= Assignment 1 =
In the real estate prices notebook, substitute "columns.json" for "names.json" and write out the part from "##-- Convert Feature" up to and including "f = f.rename(columns=d)".
= Assignment 2 =
Translate this sentence from the real estate prices notebook into Spanish, keeping the code as it is: "Drive already mounted at /content/drive; to attempt to forcibly remount, call drive.mount("/content/drive", force_remount=True)."
= Assignment 3 =
Sum up the real estate prices notebook in two sentences.

= Text provided =

In [30]:
###-- Mount to Google Drive
from google.colab import drive
drive.mount('/content/drive')

!ls 'drive/My Drive/jupyter/ProbSpace/RealEstatePrices/data/'

Drive already mounted at /content/drive; to attempt to forcibly remount, call drive.mount("/content/drive", force_remount=True).
names.json  published_land_price.csv  test_data.csv  train_data.csv


In [1]:
#-- Install Optuna --#
!pip install optuna
import optuna
print(optuna.__version__)

In [0]:
###----------------------------------------###
###           Input information            ###
###----------------------------------------###
##-- CSV filename
train_filename, test_filename = "train_data.csv", "test_data.csv"

##-- Data PATH
PATH_data = "drive/My Drive/jupyter/ProbSpace/RealEstatePrices/data/"

In [0]:
###-----------------------------------###
###        Import Library             ###
###-----------------------------------###
##-- Pandas
import pandas as pd
from pandas import Series, DataFrame
pd.set_option('max_columns', 30)
##-- Numpy
import numpy as np
##-- Matplotlib
import matplotlib.pylab as plt
import matplotlib.cm as cm #-- for gradation
import seaborn as sns
##-- Scikit-learn
import sklearn  #-- print(sklearn.__version__)

##-- Ignore Warning
import warnings
warnings.filterwarnings('ignore')

plt.style.use('bmh')
from itertools import cycle
color_cycle = cycle(plt.rcParams['axes.prop_cycle'].by_key()['color'])

In [0]:
###-----------------------------###
###        Read dataset         ###
###-----------------------------###
f = pd.read_csv(PATH_data+"/"+train_filename, encoding="utf-8")
g = pd.read_csv(PATH_data+"/"+test_filename, encoding="utf-8")
##-- Convert Feature names from Japanese into English
##-- List is in "names.json"
import json
with open(PATH_data+"/"+"names.json", "r", encoding="utf-8") as f_json:
     d = json.load(f_json)
f = f.rename(columns=d)
g = g.rename(columns=d)

In [0]:
##-- Assign appropriate numerical values to non-numeric data
f['TimeToNearestStation'] = f['TimeToNearestStation'].replace('30分?60分','45')
f['TimeToNearestStation'] = f['TimeToNearestStation'].replace('1H?1H30','75')
f['TimeToNearestStation'] = f['TimeToNearestStation'].replace('1H30?2H','105')
f['TimeToNearestStation'] = f['TimeToNearestStation'].replace('2H?','120')
f['TimeToNearestStation'] = pd.to_numeric(f['TimeToNearestStation'], errors='coerce')
##-----------------------------------------------------------------------------
g['TimeToNearestStation'] = g['TimeToNearestStation'].replace('30分?60分','45')
g['TimeToNearestStation'] = g['TimeToNearestStation'].replace('1H?1H30','75')

= Records supplied =
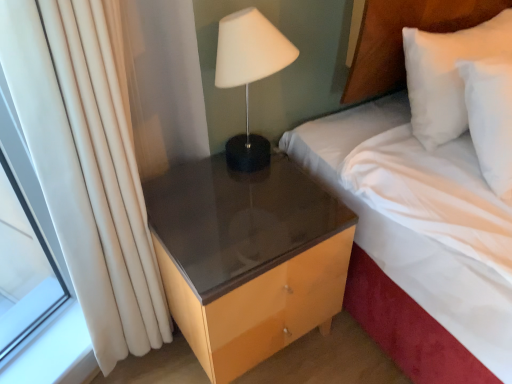
Question: Is white matte lamp at upper right positioned with its back to glossy wood nightstand at lower right?

Choices:
 (A) yes
 (B) no

Answer: (B)

Question: Is white matte lamp at upper right at the right side of glossy wood nightstand at lower right?

Choices:
 (A) yes
 (B) no

Answer: (A)

Question: Is glossy wood nightstand at lower right located within white matte lamp at upper right?

Choices:
 (A) no
 (B) yes

Answer: (A)

Question: Does white matte lamp at upper right turn towards glossy wood nightstand at lower right?

Choices:
 (A) yes
 (B) no

Answer: (B)

Question: From the image's perspective, is white matte lamp at upper right located beneath glossy wood nightstand at lower right?

Choices:
 (A) no
 (B) yes

Answer: (A)

Question: From a real-world perspective, relative to white fabric bed at upper right, is glossy wood nightstand at lower right vertically above or below?

Choices:
 (A) below
 (B) above

Answer: (A)

Question: Is glossy wood nightstand at lower right wider or thinner than white fabric bed at upper right?

Choices:
 (A) thin
 (B) wide

Answer: (A)

Question: In terms of size, does glossy wood nightstand at lower right appear bigger or smaller than white fabric bed at upper right?

Choices:
 (A) big
 (B) small

Answer: (B)

Question: From the image's perspective, is glossy wood nightstand at lower right above or below white fabric bed at upper right?

Choices:
 (A) below
 (B) above

Answer: (A)

Question: Looking at the image, does white matte lamp at upper right seem bigger or smaller compared to white soft pillow at upper right?

Choices:
 (A) big
 (B) small

Answer: (B)

Question: Considering the positions of white matte lamp at upper right and white soft pillow at upper right in the image, is white matte lamp at upper right wider or thinner than white soft pillow at upper right?

Choices:
 (A) thin
 (B) wide

Answer: (A)

Question: Considering the positions of point (226, 62) and point (458, 31), is point (226, 62) closer or farther from the camera than point (458, 31)?

Choices:
 (A) farther
 (B) closer

Answer: (B)

Question: From their relative heights in the image, would you say white matte lamp at upper right is taller or shorter than white soft pillow at upper right?

Choices:
 (A) short
 (B) tall

Answer: (A)

Question: Do you think white soft pillow at upper right is within white fabric bed at upper right, or outside of it?

Choices:
 (A) outside
 (B) inside

Answer: (B)

Question: Considering the positions of point (451, 132) and point (421, 372), is point (451, 132) closer or farther from the camera than point (421, 372)?

Choices:
 (A) closer
 (B) farther

Answer: (B)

= Answer box 1 =
##-- Convert Feature names from Japanese into English
##-- List is in "columns.json"
import json
with open(PATH_data+"/"+"columns.json", "r", encoding="utf-8") as f_json:
     d = json.load(f_json)
f = f.rename(columns=d)

= Answer box 2 =
La unidad ya está montada en /content/drive; para intentar volver a montarla a la fuerza, llama a drive.mount("/content/drive", force_remount=True).

= Answer box 3 =
The notebook mounts Google Drive, installs Optuna, and imports libraries such as pandas, NumPy, Matplotlib, seaborn and scikit-learn. It then reads the training and test CSV files, renames their columns from Japanese to English using names.json, and turns text values in the TimeToNearestStation column into numbers.